Histórico dirigente do MPLA, Lopo do Nascimento, considerou, ontem, em Luanda, ter chegado o momento de se contar “a verdade histórica de algumas áreas da história de Angola”, sem especificar concretamente em que aspectos
Texto de: José Dias
Lopo do Nascimento fez este apelo à Associação Tchiweka de Documentação (ATD) quando apresentava, no Memorial António Agostinho Neto, o seu testemunho sobre a figura de Lúcio Lara, no quadro da conferência denominada “Lúcio Lara – Trajectória de um combatente”, no mês em que em vida completaria 89 anos.

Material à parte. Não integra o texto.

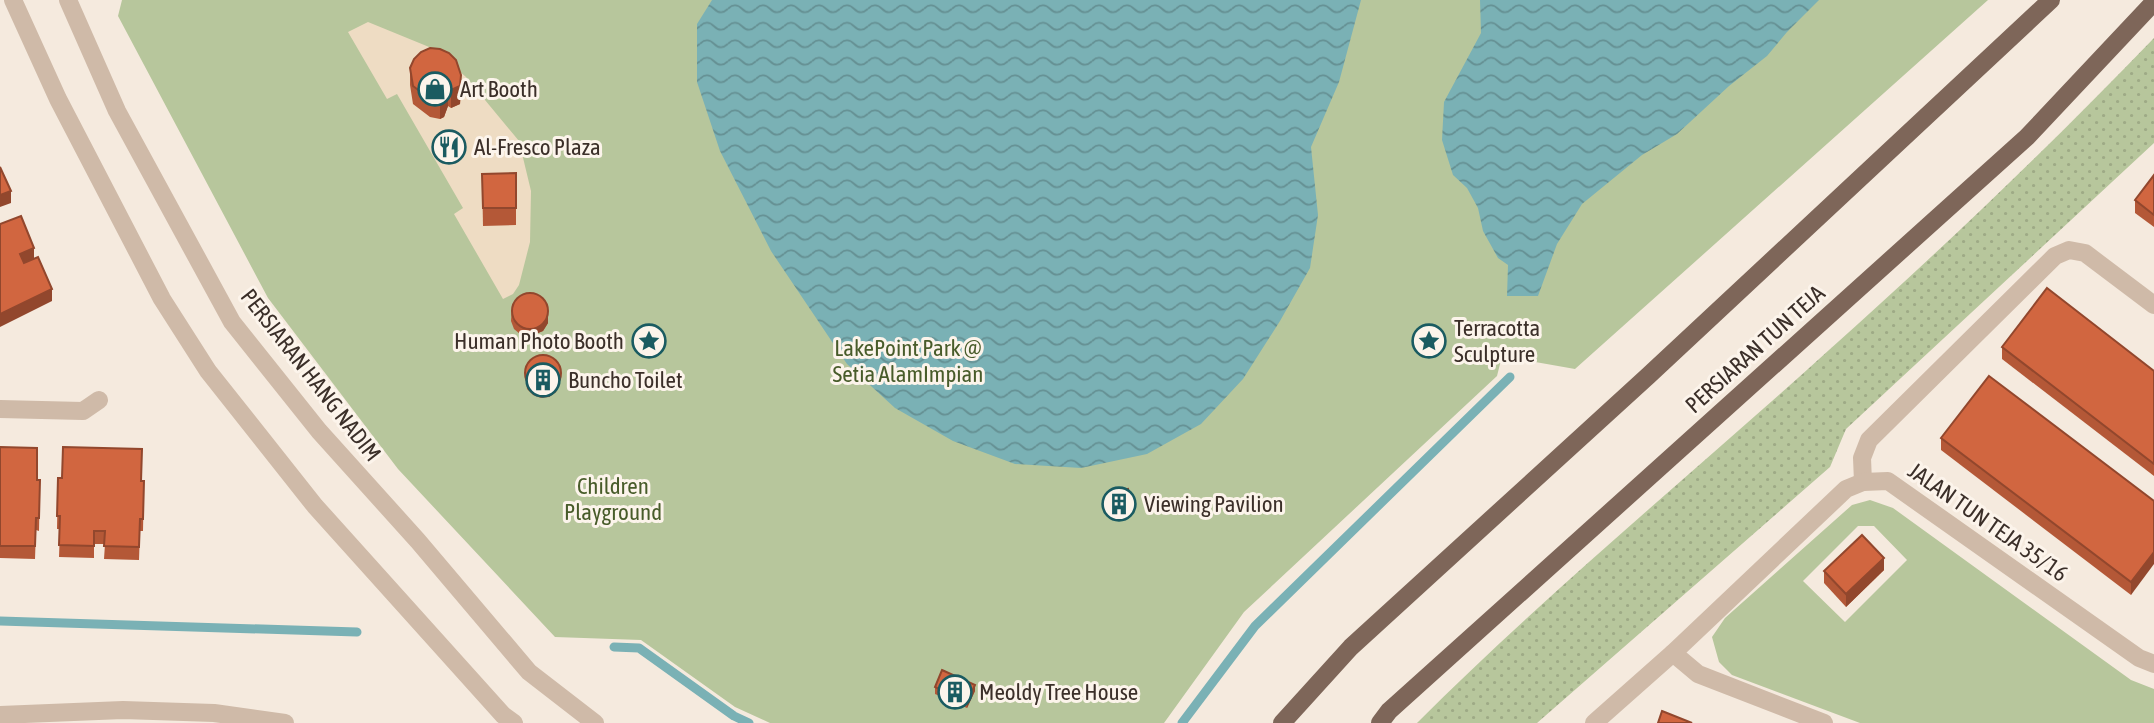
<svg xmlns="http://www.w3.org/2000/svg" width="2154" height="723" font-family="'Asap Condensed',sans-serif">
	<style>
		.grass { fill: url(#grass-dots) }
		.green { fill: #b7c69c; fill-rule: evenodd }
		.plaza { fill: #eedcc3 }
		.water { fill: url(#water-waves) }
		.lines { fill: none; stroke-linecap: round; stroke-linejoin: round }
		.stream { stroke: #7ab1b5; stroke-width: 9 }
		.minor { stroke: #cfbaa8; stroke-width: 18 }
		.major { stroke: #7e6659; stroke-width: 18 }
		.wall { fill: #b45837 }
		.shaded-wall { fill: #92472d }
		.building { fill: #d16640; stroke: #92472d; stroke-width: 2 }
		.labels { text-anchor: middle; stroke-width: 6; stroke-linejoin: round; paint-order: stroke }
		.poi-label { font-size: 23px; fill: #3b2f29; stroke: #fcf4eb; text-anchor: start }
		.park-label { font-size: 23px; fill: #485c2a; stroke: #fcf4eb }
		.street-label { font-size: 23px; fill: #3b2f29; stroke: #fcf4eb }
	</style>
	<defs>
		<pattern id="grass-dots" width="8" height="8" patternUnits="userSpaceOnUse" patternTransform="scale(1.75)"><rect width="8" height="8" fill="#b7c69c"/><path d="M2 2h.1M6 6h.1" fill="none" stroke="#9eaa86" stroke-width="1.8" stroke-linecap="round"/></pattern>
		<pattern id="water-waves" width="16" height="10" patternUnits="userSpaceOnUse" patternTransform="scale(1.75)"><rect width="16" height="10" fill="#7ab1b5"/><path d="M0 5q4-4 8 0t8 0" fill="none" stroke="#659093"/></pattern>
	</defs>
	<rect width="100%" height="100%" fill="#f5eade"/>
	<!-- grass -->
	<path class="grass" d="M2154 38V143L1846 429 1830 467 1537 723H1417C1548 592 1692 474 1829 350 1941 250 2050 146 2154 38Z"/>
	<!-- green -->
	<g class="green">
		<polygon points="122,0 1988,0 1575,369 1502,356 1497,376 1244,612 1164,723 770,723 735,707 641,640 555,637 398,469 268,298 118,16"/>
		<path d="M1870 500 1893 508 2131 680 2154 689V723H1860L1732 675 1719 662 1712 637 1725 618 1852 505ZM1858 526H1874L1907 560 1845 622 1803 581Z"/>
	</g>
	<!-- plaza -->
	<polygon class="plaza" points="368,22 434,49 466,77 519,141 531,191 530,242 519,285 513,294 503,299 454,214 463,208 397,94 387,99 348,32"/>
	<!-- water -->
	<g class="water">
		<polygon points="712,0 1361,0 1339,82 1311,147 1318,215 1310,268 1280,321 1243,379 1201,424 1147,454 1081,468 1015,464 953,441 895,408 847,364 771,251 720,151 697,82 697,24"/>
		<polygon points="1480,0 1819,0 1787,32 1767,56 1729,86 1677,134 1642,155 1582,204 1557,244 1538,296 1507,296 1508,265 1498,258 1483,231 1478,208 1467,188 1453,175 1442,140 1444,102 1481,33"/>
	</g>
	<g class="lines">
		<!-- stream -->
		<g class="stream">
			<polyline points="0,621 357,632"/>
			<polyline points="614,647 639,648 734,716 749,723"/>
			<polyline points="1182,723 1255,626 1510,377"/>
		</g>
		<!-- minor -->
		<g class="minor">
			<polyline points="13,0 58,99 162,299 208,371 315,506 503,715 514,723"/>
			<polyline points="68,0 117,111 232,322 319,431 418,541 529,672 595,723"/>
			<polyline points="0,409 83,411 99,400"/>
			<polyline points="1863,482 1862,458 1869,440 2055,256 2069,250 2085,253 2154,305"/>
			<polyline points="1673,653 1698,674 1824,723"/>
			<polyline points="0,715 123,710 214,713 285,723"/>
			<polyline points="1594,723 1673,653 1846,489 1863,482 1888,481 2139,658 2154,664"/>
		</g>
		<!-- major -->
		<g class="major">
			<polyline points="1282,723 1351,647 1648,376 2051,0"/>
			<polyline points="1380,723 1389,711 2027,137 2154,2"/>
		</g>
	</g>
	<!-- wall -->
	<g class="wall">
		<polygon points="410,68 461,93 460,104 451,108 448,106 444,117 440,119 430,117 413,104 410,85"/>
		<polygon points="516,173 516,225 483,226 482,174"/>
		<polygon points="2154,175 2154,227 2135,213 2135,200"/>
		<polygon points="512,306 548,323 543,331 528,337 520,334 514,329 511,321"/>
		<polygon points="2002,347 2154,371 2154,476 2002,359"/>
		<polygon points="525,367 561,377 556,392 549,397 541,398 533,395 527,389"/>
		<polygon points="1941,438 2154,501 2131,595 1941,450"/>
		<polygon points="0,447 37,480 40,480 39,531 36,530 35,559 0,558"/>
		<polygon points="58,478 144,481 143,531 140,531 139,560 104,559 105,544 94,544 94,558 59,557 60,529 57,529"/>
		<polygon points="1109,492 1130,502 1130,508 1111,512"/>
		<polygon points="1884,570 1846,607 1824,583 1824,571"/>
		<polygon points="935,687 975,691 967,708 935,694"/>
	</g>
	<!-- shaded-wall -->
	<g class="shaded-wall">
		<polygon points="461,75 460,104 451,108 451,90"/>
		<polygon points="448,88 448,106 444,117 440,119 440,101"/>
		<polygon points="11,191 11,203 0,207 0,195"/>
		<polygon points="34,248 34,260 20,266 20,254"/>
		<polygon points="52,289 52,301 0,327 0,314"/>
		<polygon points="548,309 548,323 543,331 528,337 528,330"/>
		<polygon points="561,371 561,377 556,392 549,397 549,390"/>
		<polygon points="2154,552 2154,564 2131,595 2131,582"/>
		<polygon points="1884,558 1884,570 1846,607 1846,594"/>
		<polygon points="975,685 975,691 967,708 967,702"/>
	</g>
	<!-- building -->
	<g class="building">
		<polygon points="430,48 440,49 449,53 456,60 461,75 460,86 451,90 448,88 444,99 440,101 430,99 413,86 410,68 414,59 421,52"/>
		<polygon points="0,167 11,191 0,195"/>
		<polygon points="516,173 516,208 483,208 482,174"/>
		<polygon points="2154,175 2154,215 2135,200"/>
		<polygon points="21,216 34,248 20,254 24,263 38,257 52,289 0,314 0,224"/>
		<polygon points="2047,288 2154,371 2154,464 2002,347"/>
		<circle cx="530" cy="311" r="18"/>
		<circle cx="543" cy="373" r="18"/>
		<polygon points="1989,376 2154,501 2154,552 2131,582 1941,438"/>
		<polygon points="0,447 37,448 37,480 40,480 39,518 36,518 35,546 0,546"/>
		<polygon points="63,447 142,449 141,481 144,481 143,519 140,519 139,547 104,546 105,531 94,531 94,546 59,545 60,516 57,516 58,478 62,478"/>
		<polygon points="1128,489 1130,502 1111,505 1109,492"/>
		<polygon points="1862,535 1884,558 1846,594 1824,571"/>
		<polygon points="942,670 975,685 967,702 935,687"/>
		<polygon points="1662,711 1692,723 1658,723"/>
	</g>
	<!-- icons -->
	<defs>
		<symbol id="shop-ring" viewBox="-11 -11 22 22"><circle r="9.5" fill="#fcf4eb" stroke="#1a5b61" stroke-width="1.5"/><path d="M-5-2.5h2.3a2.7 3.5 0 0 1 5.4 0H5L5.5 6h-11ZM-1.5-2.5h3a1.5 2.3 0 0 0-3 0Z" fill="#1a5b61"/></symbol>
		<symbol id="restaurant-ring" viewBox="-11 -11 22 22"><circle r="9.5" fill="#fcf4eb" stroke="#1a5b61" stroke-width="1.5"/><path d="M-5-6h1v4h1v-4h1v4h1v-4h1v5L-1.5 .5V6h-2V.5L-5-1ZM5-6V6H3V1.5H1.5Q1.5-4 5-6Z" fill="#1a5b61"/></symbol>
		<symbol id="sight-ring" viewBox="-11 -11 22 22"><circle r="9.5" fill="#fcf4eb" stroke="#1a5b61" stroke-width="1.5"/><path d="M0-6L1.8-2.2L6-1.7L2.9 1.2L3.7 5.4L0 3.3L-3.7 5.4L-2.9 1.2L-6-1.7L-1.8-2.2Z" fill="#1a5b61"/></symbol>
		<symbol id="building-ring" viewBox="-11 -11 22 22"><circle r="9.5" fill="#fcf4eb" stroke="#1a5b61" stroke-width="1.5"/><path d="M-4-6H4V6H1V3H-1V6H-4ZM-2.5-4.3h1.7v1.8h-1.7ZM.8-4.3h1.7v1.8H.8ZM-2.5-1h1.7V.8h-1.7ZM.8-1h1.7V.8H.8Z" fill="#1a5b61"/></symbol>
	</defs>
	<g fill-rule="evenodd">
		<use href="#shop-ring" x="416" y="70" width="38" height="38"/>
		<use href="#restaurant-ring" x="430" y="128" width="38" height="38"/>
		<use href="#sight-ring" x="630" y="322" width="38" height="38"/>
		<use href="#sight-ring" x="1410" y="322" width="38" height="38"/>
		<use href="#building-ring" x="524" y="361" width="38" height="38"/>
		<use href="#building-ring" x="1100" y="485" width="38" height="38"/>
		<use href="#building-ring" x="936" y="673" width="38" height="38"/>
	</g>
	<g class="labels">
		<!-- poi labels -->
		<g class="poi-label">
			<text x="460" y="97">Art Booth</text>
			<text x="474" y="155">Al-Fresco Plaza</text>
			<text x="1454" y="336">Terracotta<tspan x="1454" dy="26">Sculpture</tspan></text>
			<text x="624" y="349" text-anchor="end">Human Photo Booth</text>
			<text x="568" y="388">Buncho Toilet</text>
			<text x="1144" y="512">Viewing Pavilion</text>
			<text x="979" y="700">Meoldy Tree House</text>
		</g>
		<!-- park labels -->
		<g class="park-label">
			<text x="908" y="356">LakePoint Park @<tspan x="908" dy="26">Setia AlamImpian</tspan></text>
			<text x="613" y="494">Children<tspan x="613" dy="26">Playground</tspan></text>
		</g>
		<!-- street labels -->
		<g class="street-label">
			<text transform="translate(1755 349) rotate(-42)" y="8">PERSIARAN TUN TEJA</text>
			<text transform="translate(311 375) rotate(52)" y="8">PERSIARAN HANG NADIM</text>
			<text transform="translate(1988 522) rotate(35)" y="8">JALAN TUN TEJA 35/16</text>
		</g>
	</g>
</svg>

“Gostaria de pedir à ATD que continue, apesar das dificuldades com que se debatem, de modo a que possamos introduzir a verdade histórica de algumas áreas da história de Angola. Porque há muita coisa que foi dita que correspondeu a uma época que era preciso ser dita, mas que não é a verdade verdadeira. Eu faço um apelo à ATD, que faça esse percurso de contar a verdade histórica, porque há coisas que foram contadas que, realmente, não foi assim que as coisas se passaram”, frisou.
Lopo do Nascimento destacou Lúcio Lara como uma figura angolana de extrema elevação, modéstia e humildade, tendo chegado inclusive a rejeitar cargos de relevância no governo pós-Independência. “Fui colega, camarada e companheiro de Lúcio Lara, a partir de 1974. Convivemos em três áreas geográficas diferentes, e em cada uma delas tive a oportunidade de descobrir uma personalidade e aprender muitas coisas, não apenas do ponto de vista político, mas comportamental”, ressaltou.

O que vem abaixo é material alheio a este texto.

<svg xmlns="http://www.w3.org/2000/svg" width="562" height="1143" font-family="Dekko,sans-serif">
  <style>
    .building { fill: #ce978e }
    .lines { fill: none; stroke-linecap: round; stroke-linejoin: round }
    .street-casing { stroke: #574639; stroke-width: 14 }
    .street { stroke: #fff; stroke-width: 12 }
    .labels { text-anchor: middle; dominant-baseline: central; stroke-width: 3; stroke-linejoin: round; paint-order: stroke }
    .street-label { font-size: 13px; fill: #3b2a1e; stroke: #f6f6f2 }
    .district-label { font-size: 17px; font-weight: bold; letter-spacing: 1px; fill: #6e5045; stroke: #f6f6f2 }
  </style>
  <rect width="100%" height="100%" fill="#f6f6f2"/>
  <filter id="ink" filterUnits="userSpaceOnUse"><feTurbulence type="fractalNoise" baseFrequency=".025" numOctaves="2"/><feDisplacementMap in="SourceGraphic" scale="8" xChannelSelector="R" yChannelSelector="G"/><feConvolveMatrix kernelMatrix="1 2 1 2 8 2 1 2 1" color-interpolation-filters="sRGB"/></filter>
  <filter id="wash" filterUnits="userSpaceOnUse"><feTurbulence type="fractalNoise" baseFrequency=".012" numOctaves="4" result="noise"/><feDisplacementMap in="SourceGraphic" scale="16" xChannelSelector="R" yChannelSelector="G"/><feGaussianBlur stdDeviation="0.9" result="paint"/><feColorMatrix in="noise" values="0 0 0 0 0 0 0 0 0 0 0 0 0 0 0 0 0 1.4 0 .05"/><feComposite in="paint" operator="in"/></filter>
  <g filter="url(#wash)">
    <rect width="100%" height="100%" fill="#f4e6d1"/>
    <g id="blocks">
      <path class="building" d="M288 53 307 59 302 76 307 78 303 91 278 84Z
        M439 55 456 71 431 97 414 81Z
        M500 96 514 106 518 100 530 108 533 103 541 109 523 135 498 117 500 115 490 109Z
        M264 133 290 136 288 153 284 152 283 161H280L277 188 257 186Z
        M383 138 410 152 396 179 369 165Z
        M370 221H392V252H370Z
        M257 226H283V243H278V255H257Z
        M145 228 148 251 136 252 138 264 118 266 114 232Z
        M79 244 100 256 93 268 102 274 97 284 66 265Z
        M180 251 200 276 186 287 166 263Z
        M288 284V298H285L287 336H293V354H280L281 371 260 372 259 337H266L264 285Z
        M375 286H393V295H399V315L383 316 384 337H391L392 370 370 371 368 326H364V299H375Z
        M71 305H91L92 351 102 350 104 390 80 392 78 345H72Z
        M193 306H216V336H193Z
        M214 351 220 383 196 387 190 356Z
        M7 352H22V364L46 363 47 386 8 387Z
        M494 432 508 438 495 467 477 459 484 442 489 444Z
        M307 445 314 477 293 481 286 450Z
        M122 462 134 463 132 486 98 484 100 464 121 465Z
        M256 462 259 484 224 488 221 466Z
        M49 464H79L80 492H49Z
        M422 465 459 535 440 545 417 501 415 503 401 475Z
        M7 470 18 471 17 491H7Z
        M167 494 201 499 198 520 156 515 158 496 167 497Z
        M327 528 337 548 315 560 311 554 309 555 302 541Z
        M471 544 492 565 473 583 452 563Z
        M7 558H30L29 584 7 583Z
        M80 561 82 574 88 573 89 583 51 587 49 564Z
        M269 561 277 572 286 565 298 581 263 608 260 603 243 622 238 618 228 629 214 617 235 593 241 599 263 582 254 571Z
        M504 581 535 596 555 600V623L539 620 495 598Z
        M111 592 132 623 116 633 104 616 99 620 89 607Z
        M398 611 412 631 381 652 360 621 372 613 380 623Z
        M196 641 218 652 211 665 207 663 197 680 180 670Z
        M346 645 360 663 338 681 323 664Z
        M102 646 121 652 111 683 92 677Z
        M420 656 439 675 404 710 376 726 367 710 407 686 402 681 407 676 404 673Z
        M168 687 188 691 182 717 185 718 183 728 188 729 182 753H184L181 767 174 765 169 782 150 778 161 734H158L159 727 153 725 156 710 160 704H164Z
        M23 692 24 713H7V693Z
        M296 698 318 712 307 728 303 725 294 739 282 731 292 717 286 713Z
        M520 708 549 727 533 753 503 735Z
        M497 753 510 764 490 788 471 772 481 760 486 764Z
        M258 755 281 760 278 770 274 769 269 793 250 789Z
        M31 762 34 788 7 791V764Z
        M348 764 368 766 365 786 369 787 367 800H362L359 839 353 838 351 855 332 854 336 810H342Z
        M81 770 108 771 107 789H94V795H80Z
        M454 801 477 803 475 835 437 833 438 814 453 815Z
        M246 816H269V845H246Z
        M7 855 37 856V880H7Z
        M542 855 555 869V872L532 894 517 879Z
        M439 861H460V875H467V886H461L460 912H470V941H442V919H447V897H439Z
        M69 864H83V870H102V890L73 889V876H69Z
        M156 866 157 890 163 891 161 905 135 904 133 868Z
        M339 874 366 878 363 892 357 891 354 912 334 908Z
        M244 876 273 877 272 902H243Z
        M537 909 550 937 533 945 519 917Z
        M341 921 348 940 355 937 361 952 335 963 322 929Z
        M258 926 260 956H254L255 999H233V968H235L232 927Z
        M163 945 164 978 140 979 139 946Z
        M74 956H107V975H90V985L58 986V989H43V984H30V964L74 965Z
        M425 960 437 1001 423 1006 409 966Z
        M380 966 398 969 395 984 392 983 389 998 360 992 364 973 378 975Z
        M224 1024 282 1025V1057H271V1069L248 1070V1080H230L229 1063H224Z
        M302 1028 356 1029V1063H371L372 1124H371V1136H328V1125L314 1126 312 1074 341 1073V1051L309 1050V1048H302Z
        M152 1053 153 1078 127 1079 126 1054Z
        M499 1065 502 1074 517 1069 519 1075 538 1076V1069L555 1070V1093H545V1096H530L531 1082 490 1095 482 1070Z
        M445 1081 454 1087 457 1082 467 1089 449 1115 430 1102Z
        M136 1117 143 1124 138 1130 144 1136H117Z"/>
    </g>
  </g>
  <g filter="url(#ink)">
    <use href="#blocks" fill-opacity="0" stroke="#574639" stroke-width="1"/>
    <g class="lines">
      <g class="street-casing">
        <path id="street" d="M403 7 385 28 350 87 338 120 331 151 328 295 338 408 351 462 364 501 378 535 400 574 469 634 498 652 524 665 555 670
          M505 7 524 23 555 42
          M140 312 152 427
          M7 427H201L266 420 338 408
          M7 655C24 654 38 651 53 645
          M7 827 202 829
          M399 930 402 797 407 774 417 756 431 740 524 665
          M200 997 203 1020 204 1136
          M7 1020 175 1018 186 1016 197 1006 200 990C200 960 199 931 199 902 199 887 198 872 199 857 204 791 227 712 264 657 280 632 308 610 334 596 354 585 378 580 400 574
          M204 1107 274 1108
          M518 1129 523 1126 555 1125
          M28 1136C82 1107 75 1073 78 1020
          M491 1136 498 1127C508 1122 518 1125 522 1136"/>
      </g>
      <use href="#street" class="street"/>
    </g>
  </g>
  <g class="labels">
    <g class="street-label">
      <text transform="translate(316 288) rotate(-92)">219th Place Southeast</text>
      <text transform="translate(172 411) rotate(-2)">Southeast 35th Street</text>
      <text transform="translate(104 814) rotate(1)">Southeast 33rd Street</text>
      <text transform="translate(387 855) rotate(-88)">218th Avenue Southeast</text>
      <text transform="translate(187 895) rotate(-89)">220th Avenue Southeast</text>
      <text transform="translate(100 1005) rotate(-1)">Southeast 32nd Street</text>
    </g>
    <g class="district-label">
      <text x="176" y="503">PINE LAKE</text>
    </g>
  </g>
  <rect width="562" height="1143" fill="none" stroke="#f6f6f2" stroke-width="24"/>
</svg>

Segundo o político, Lúcio Lara era um verdadeiro camarada que estava na política não para servirse, mas para servir, no seu carácter modesto, de companheirismo e de solidariedade que o caracterizavam.

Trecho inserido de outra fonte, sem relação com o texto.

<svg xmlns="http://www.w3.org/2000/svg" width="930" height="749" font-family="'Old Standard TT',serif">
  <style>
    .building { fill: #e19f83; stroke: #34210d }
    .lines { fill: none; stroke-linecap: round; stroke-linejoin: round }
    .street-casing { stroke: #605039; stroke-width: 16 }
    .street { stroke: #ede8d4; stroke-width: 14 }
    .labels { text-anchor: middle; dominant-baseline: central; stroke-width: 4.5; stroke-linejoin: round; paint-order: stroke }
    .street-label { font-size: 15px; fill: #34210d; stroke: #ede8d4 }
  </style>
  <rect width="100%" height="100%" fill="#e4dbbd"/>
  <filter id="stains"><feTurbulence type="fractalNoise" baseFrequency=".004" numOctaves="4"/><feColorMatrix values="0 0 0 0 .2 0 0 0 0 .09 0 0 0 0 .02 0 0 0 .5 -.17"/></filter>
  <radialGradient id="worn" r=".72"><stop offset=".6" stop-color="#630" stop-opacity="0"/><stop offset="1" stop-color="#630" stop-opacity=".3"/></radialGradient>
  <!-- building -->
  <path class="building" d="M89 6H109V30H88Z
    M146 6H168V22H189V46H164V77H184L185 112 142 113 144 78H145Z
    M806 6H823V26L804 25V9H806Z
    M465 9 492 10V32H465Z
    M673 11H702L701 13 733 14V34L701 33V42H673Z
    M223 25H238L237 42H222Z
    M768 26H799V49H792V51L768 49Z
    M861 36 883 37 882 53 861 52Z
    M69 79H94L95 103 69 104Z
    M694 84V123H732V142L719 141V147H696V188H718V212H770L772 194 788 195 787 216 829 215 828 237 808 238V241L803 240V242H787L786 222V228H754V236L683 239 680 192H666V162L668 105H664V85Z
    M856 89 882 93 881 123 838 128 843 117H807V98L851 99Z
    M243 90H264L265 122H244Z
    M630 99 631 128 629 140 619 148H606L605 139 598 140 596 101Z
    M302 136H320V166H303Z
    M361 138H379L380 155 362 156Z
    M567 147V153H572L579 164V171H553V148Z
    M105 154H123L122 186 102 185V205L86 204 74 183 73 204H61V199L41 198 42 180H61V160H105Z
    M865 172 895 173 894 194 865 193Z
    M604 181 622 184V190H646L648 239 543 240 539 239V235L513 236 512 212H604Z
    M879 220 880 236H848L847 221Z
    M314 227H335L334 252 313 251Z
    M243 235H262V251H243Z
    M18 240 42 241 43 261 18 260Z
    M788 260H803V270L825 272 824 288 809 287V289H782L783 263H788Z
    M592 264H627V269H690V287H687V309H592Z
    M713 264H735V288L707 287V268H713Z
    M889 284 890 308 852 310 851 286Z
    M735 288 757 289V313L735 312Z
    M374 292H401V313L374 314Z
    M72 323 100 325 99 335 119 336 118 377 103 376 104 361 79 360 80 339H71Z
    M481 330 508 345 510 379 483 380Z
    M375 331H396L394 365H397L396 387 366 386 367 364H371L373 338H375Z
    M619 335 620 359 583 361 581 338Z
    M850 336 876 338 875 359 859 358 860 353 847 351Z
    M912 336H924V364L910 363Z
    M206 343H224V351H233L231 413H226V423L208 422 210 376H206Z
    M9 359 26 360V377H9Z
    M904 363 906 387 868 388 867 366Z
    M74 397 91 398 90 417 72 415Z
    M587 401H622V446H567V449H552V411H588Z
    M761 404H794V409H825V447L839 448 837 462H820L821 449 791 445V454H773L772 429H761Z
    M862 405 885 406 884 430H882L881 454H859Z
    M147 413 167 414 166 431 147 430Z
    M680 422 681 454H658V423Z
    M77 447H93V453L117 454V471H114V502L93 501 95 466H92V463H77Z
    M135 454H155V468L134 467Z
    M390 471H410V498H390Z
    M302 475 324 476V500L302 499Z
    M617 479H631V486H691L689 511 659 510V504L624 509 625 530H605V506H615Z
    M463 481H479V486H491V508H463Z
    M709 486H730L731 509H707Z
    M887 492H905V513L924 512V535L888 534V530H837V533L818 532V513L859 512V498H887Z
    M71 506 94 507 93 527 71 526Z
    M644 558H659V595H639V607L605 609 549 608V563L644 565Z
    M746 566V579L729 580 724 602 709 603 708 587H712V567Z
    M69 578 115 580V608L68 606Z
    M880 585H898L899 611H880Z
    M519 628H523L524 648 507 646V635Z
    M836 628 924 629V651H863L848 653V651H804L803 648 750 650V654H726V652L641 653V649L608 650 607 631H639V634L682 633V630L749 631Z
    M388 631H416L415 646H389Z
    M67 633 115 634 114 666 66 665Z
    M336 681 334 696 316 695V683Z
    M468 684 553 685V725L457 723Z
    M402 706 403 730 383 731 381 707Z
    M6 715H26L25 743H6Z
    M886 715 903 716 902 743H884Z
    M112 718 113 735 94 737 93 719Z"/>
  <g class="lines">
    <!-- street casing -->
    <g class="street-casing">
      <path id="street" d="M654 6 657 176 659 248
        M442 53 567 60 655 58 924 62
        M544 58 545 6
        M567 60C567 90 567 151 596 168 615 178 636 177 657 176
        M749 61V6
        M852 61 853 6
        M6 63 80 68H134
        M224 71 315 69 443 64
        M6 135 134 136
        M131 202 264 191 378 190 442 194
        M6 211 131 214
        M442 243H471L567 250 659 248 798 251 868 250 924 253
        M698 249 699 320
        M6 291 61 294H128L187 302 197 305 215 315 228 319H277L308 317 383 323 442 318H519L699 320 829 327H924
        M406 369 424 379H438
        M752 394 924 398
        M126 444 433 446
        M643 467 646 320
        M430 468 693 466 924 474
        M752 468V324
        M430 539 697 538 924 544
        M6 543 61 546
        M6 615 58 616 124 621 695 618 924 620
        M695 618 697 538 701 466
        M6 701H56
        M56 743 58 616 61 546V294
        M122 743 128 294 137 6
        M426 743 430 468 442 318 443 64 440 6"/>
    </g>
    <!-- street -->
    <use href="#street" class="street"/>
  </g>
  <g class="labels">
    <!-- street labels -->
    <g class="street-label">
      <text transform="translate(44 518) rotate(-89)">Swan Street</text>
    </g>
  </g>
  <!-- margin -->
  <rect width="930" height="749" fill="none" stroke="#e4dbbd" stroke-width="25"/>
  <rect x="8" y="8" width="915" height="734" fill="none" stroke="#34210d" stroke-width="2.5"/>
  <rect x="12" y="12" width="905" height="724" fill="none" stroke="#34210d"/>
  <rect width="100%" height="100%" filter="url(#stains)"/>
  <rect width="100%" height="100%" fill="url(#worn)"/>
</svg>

“Após a Independência, quando se constituiu o Governo, Lúcio Lara foi indicado para ministro da Educação, mas recusou dizendo que não queria nenhum cargo governamental.
Queria continuar a trabalhar no partido. Não queria ir para o Governo, o que mostra a sua maneira de ser. Não era um individuo que estava ali para se servir ou aproveitar- se de nada”, resssaltou.
Lúcio Lara – comandante educador
Por seu turno, João Teta, no seu testemunho sobre “Lúcio Lara – designou- o como o comandante educador”. Revela que Lúcio Lara idealizou um programa integral de formação de pioneiros para os desafios da luta de libertação nacional e pós Independência.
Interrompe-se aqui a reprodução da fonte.